RECORDED INFORMATION |
-=-=-=-=-
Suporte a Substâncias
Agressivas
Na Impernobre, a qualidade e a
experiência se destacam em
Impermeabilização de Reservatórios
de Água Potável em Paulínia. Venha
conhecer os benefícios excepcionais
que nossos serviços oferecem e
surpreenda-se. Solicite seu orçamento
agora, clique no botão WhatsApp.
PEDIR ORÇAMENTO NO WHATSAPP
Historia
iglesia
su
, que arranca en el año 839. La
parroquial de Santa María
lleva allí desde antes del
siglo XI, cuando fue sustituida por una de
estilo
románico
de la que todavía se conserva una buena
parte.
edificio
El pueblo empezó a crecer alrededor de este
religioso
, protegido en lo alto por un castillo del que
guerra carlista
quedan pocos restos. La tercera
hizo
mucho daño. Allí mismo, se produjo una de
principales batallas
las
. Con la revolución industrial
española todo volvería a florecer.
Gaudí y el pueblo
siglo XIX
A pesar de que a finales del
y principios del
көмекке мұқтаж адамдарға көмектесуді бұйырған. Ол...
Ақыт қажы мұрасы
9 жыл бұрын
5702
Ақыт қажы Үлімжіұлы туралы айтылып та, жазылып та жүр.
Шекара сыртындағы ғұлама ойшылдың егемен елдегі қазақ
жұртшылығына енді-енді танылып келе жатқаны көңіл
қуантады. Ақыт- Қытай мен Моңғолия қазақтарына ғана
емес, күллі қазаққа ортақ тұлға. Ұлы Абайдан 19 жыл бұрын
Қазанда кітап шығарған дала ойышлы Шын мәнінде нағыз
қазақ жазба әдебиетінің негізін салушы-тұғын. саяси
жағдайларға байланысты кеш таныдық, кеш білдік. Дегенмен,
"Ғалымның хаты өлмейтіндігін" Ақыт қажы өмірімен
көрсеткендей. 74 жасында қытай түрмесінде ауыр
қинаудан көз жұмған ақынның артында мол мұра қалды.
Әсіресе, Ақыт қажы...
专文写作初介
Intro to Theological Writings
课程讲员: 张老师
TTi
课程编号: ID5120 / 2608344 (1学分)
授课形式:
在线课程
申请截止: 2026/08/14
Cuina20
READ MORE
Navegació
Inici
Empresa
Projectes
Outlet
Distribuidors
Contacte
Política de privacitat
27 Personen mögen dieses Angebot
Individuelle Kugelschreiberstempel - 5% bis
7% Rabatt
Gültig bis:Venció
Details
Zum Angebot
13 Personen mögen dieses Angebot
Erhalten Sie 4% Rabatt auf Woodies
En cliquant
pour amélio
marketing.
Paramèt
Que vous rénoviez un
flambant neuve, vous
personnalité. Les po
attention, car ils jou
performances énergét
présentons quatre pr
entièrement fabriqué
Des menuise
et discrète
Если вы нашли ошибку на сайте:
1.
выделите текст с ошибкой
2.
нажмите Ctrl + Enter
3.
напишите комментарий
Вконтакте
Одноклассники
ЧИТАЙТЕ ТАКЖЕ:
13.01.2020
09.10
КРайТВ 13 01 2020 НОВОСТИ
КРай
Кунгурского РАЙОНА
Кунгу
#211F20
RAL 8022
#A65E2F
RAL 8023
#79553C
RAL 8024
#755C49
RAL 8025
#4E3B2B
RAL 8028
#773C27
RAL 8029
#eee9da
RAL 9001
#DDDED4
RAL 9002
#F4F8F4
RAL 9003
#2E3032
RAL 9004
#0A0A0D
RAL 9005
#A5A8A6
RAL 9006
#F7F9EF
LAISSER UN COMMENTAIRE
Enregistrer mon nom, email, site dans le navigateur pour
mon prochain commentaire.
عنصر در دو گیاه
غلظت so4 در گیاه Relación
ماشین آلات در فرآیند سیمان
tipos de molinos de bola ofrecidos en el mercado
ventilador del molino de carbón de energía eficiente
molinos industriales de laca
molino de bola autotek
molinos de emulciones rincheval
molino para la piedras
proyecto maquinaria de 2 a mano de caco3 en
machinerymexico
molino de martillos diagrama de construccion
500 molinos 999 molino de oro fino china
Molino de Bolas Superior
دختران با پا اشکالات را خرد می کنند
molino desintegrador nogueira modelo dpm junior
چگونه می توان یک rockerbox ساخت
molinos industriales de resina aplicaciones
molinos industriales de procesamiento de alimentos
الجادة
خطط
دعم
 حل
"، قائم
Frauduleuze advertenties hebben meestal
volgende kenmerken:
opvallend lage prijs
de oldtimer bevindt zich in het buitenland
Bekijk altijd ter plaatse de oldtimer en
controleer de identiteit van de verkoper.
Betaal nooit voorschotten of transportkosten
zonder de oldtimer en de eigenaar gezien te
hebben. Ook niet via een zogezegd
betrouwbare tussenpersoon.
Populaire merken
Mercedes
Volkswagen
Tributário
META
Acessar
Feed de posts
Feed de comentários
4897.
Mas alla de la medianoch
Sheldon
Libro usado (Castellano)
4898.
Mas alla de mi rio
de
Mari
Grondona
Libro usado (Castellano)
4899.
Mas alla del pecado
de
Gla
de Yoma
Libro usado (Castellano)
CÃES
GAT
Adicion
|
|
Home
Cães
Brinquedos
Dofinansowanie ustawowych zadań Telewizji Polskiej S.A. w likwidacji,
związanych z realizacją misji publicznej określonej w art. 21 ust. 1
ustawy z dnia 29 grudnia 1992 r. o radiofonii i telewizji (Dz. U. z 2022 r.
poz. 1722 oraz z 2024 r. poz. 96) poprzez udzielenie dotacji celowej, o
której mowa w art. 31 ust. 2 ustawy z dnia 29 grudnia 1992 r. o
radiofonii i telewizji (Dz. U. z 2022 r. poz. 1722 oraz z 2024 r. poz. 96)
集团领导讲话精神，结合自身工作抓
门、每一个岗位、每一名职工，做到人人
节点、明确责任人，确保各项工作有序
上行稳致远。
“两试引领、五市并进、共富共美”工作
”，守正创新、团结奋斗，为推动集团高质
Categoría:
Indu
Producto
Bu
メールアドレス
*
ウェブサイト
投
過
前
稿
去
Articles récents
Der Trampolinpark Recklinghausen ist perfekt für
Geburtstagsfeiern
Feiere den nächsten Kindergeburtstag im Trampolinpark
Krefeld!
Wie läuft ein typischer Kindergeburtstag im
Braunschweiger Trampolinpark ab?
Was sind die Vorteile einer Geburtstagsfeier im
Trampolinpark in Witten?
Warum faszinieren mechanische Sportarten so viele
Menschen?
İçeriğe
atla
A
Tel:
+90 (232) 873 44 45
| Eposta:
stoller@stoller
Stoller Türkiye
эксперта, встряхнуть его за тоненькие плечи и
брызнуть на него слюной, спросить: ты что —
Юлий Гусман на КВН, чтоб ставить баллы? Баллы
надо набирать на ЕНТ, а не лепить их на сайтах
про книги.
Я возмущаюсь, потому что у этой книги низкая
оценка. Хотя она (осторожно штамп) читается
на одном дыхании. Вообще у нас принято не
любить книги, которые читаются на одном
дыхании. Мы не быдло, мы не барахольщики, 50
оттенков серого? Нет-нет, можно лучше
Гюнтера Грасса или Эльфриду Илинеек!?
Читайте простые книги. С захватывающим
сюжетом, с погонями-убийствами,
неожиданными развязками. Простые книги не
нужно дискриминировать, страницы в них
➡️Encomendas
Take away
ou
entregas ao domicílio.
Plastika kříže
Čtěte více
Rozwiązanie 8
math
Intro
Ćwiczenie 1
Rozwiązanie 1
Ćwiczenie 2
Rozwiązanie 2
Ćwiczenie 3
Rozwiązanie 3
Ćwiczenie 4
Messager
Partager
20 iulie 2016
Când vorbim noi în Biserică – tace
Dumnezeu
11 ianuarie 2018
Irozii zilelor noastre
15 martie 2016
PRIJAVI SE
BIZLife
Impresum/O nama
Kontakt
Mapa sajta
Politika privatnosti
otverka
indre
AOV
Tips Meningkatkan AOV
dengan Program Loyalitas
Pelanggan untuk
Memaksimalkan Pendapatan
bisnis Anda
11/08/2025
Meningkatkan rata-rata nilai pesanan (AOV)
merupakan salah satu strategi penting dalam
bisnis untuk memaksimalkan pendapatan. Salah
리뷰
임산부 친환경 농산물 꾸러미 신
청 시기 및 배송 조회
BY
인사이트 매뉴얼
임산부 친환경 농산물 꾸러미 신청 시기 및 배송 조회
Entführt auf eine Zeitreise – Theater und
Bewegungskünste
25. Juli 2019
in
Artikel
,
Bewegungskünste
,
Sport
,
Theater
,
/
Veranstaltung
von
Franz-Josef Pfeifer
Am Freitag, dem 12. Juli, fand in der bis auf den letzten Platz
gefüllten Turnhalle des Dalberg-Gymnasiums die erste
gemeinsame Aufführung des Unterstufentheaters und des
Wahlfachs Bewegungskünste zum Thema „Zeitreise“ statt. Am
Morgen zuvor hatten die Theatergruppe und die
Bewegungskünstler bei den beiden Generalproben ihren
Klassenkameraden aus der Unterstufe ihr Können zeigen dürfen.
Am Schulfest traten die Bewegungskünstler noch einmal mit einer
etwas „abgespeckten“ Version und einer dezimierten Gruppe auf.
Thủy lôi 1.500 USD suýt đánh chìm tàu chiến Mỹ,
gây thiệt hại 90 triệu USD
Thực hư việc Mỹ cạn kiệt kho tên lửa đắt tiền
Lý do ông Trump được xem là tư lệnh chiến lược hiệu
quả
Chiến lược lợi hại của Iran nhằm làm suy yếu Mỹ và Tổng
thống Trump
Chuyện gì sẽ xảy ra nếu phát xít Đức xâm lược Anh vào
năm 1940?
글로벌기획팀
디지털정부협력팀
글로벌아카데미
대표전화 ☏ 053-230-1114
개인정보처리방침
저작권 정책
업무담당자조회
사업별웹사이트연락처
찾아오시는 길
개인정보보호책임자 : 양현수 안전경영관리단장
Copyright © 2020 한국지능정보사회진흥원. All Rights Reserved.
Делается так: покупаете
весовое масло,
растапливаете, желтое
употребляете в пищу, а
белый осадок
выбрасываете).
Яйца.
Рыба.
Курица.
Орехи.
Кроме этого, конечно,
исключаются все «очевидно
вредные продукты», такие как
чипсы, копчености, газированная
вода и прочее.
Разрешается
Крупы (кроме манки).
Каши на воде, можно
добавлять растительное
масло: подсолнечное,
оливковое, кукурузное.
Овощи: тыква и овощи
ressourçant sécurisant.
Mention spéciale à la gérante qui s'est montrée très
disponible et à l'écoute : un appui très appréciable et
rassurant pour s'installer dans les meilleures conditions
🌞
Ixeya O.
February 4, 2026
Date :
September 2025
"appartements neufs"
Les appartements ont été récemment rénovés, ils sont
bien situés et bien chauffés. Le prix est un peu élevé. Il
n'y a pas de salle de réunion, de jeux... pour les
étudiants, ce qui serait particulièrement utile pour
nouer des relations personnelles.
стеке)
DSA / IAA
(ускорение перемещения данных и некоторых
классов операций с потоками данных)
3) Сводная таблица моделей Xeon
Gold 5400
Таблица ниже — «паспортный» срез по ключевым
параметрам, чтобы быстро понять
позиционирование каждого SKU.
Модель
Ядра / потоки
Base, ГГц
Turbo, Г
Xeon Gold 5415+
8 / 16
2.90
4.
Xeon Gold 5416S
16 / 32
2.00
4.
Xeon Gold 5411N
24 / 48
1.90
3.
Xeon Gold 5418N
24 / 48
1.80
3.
-=-=-=-=-
EXERCISE DESCRIPTION |
Wherever the word "گیاه" turns up in the material, copy the whole line.

ANSWER SPACE |
عنصر در دو گیاه
غلظت so4 در گیاه Relación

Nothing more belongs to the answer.